Implement STB 34.101.77-2020 bash

[makavity]

Implementation of bash-s and bash-f for AE256 and BashHash algorithms.

[newpavlov]

The linked reference can not be downloaded right now (the server returns 500 for me and it was not cached by the wayback machine), so I can not read it.

[newpavlov]

After reading the spec, I am glad that its authors did not stubbornly use BE. Note that they explicitly wrote that they use the LE convention (section 4.2.2). In other words, IIUC when they write B194BAC80A08F53B, they do not mean 0xB194BAC80A08F53B, but 0x3BF5080AC8BA94B1. You even used it in the round constant initialization step (the spec states C ← B194BAC80A08F53B and you wrote let mut c: u64 = 0x3BF5080AC8BA94B1;).

Granted, they could've used a bit less confusing notation here to better distinguish between hex-encoded byte sequences and integer literals, but at least the algorithm itself can be implemented efficiently.

[makavity]

After reading the spec, I am glad that its authors did not stubbornly use BE. Note that they explicitly wrote that they use the LE convention (section 4.2.2). In other words, IIUC when they write B194BAC80A08F53B, they do not mean 0xB194BAC80A08F53B, but 0x3BF5080AC8BA94B1. You even used it in the round constant initialization step (the spec states C ← B194BAC80A08F53B and you wrote let mut c: u64 = 0x3BF5080AC8BA94B1;).

Granted, they could've used a bit less confusing notation here to better distinguish between hex-encoded byte sequences and integer literals, but at least the algorithm itself can be implemented efficiently.

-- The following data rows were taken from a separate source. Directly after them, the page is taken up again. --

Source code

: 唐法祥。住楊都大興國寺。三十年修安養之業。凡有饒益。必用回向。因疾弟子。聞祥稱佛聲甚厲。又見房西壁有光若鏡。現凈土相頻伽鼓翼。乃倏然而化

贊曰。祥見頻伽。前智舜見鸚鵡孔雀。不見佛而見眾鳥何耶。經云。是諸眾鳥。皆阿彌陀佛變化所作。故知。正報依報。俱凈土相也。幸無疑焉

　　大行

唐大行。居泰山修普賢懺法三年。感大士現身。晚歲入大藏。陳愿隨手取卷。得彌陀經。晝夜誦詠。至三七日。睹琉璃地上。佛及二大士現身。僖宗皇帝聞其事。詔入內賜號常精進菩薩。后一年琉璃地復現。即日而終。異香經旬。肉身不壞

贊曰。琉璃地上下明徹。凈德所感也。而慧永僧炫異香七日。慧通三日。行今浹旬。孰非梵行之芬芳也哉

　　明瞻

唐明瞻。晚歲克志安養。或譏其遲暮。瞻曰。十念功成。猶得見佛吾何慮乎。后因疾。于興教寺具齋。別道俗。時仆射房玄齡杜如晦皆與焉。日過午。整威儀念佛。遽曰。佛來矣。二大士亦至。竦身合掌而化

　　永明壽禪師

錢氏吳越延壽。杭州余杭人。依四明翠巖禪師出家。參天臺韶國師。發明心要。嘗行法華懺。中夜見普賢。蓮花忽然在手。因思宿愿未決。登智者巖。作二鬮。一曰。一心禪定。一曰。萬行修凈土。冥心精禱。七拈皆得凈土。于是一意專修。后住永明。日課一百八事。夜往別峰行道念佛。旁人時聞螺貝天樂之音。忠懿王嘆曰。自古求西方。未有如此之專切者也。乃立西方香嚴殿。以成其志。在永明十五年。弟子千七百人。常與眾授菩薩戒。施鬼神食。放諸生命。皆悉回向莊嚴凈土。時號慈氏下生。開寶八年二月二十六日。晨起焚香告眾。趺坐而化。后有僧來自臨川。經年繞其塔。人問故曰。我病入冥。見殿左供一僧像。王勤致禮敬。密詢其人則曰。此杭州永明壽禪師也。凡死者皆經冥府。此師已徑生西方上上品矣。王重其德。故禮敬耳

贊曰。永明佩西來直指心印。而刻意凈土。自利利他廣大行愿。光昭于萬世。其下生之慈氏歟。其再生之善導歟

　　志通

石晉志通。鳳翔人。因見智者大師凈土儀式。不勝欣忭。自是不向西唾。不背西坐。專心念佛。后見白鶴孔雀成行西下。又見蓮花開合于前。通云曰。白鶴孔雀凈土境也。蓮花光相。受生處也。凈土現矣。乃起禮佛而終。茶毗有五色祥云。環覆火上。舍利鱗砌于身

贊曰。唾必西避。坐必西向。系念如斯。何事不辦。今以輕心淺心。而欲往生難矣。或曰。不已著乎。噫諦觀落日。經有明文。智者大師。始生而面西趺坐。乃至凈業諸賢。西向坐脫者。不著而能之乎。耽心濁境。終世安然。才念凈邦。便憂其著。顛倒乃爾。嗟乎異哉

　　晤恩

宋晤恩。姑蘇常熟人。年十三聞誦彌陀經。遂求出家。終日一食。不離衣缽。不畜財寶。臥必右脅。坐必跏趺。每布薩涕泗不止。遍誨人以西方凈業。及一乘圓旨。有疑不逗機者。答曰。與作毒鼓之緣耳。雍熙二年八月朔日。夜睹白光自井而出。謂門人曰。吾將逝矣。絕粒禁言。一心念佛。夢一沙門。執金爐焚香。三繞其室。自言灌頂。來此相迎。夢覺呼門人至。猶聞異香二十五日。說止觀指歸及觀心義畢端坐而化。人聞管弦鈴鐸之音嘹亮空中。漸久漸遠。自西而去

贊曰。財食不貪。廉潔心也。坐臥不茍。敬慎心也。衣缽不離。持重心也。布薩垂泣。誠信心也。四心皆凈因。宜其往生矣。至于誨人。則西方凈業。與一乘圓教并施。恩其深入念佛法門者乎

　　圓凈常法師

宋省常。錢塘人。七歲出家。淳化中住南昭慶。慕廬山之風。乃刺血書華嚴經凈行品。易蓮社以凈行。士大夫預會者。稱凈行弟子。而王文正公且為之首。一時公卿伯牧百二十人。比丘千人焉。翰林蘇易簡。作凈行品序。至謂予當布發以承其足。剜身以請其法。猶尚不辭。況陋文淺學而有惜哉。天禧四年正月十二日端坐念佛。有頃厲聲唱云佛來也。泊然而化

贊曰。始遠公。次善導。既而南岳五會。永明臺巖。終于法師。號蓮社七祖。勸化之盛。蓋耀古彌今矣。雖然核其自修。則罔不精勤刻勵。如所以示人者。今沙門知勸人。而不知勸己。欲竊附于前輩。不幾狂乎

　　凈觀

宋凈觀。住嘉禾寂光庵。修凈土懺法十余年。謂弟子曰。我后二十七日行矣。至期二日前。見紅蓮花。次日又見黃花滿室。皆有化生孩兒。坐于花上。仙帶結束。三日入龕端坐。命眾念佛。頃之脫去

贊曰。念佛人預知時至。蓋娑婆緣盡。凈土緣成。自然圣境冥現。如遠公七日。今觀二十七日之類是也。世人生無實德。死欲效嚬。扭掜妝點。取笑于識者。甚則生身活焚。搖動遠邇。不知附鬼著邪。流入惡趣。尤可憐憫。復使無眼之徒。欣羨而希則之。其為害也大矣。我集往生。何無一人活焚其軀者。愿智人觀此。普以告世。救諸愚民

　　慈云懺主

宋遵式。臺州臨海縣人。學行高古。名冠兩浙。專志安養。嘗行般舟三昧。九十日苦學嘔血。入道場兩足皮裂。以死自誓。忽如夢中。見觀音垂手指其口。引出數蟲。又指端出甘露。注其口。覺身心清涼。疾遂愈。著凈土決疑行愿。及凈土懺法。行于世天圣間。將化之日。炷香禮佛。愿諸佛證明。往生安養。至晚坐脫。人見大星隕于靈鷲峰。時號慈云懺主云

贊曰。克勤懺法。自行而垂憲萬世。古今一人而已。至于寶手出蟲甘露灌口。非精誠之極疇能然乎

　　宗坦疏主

So we can use the swap_bytes externally, only in the test, am I right? The algorithm itself works correctly anyway.

[newpavlov]

So we can use the swap_bytes externally, only in the test, am I right?

Either this by using .map(|n| n.swap_bytes()) on buf and expected with a comment explaining that constants in the spec are given using LE order, or you could modify the literals themselves.

[makavity]

Either this by using .map(|n| n.swap_bytes()) on buf and expected with a comment explaining that constants in the spec are given using LE order, or you could modify the literals themselves.

Thank you for the clarifying of that. That was the my most problem, when i've implemented all other Belarus national algorithms.

[newpavlov]

Maybe we should use bash-f for the crate name instead of belt-bash?

This would be more consistent with bash-hash and bash-ae crate names for the higher-level algorithms (I am not sure about the prg suffix).

[makavity]

Also added benches, unroll loop inside bash_f and precalculated

Maybe we should use bash-f for the crate name instead of belt-bash?

This would be more consistent with bash-hash and bash-ae crate names for the higher-level algorithms (I am not sure about the prg suffix).

I was thinking about the name. I think you're right.

[makavity]

Not bad performance at all :)
Already implemented bash-hash, here is the benches:

test bash_hash256_10    ... bench:          13.52 ns/iter (+/- 0.47) = 769 MB/s
test bash_hash256_100   ... bench:         118.85 ns/iter (+/- 2.72) = 847 MB/s
test bash_hash256_1000  ... bench:       1,128.52 ns/iter (+/- 17.93) = 886 MB/s
test bash_hash256_10000 ... bench:      11,183.88 ns/iter (+/- 648.73) = 894 MB/s
test bash_hash384_10    ... bench:          16.94 ns/iter (+/- 0.52) = 625 MB/s
test bash_hash384_100   ... bench:         156.65 ns/iter (+/- 2.40) = 641 MB/s
test bash_hash384_1000  ... bench:       1,512.14 ns/iter (+/- 26.18) = 661 MB/s
test bash_hash384_10000 ... bench:      15,007.86 ns/iter (+/- 420.13) = 666 MB/s
test bash_hash512_10    ... bench:          24.37 ns/iter (+/- 1.17) = 416 MB/s
test bash_hash512_100   ... bench:         227.86 ns/iter (+/- 7.91) = 440 MB/s
test bash_hash512_1000  ... bench:       2,249.23 ns/iter (+/- 49.20) = 444 MB/s
test bash_hash512_10000 ... bench:      22,342.06 ns/iter (+/- 1,116.19) = 447 MB/s

Waiting for merge and will PR for the hash.